▶ [Work item]
Please reproduce everything in the rows below from the line containing "Cavuto breaks down the major headlines" down to the line containing "page editor of", keeping both of those lines.

(Provided records Opens)

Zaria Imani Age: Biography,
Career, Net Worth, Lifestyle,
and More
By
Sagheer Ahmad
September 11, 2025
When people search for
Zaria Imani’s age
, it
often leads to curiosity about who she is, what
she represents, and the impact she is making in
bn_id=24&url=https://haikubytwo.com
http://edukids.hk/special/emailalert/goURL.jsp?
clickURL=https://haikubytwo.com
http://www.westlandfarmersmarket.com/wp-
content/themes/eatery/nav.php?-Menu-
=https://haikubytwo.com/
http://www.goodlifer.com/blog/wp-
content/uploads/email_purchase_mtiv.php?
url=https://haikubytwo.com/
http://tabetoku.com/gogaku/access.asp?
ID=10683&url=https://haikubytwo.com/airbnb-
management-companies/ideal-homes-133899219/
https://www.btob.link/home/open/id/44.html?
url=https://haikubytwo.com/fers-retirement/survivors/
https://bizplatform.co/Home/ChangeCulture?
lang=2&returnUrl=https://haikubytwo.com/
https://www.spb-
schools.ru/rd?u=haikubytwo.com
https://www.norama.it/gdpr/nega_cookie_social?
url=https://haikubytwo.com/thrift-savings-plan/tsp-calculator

(Provided records Closes)
(Provided records Opens)

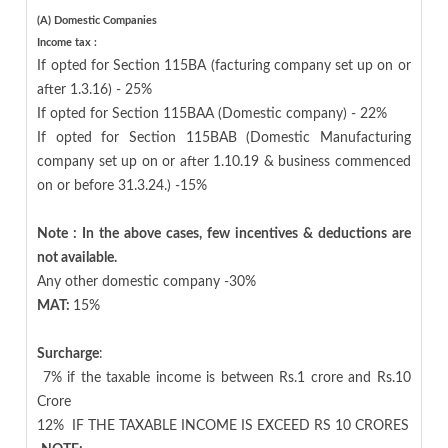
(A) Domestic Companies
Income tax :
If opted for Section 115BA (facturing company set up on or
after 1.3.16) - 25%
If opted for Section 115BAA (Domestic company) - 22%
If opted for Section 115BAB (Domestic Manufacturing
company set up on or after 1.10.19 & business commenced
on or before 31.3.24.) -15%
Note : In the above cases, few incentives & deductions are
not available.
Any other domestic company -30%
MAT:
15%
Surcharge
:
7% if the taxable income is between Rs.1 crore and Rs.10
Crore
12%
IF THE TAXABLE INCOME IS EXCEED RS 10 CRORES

(Provided records Closes)
(Provided records Opens)

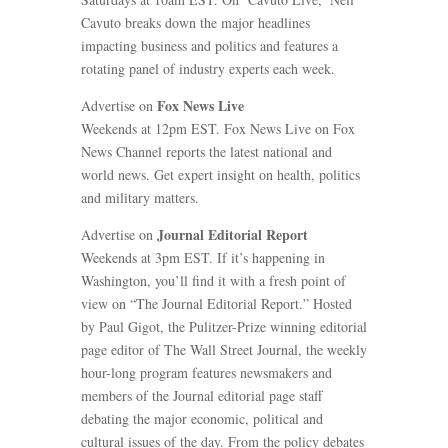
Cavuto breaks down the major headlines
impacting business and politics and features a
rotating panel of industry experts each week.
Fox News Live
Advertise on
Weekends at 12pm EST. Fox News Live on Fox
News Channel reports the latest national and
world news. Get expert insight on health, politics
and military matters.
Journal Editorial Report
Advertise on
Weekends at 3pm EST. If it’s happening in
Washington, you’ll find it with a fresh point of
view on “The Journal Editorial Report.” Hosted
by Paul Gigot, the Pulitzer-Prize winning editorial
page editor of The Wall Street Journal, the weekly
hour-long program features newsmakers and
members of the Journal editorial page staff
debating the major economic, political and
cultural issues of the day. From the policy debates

(Provided records Closes)

▶ [Result for this exercise]
Cavuto breaks down the major headlines
impacting business and politics and features a
rotating panel of industry experts each week.
Fox News Live
Advertise on
Weekends at 12pm EST. Fox News Live on Fox
News Channel reports the latest national and
world news. Get expert insight on health, politics
and military matters.
Journal Editorial Report
Advertise on
Weekends at 3pm EST. If it’s happening in
Washington, you’ll find it with a fresh point of
view on “The Journal Editorial Report.” Hosted
by Paul Gigot, the Pulitzer-Prize winning editorial
page editor of The Wall Street Journal, the weekly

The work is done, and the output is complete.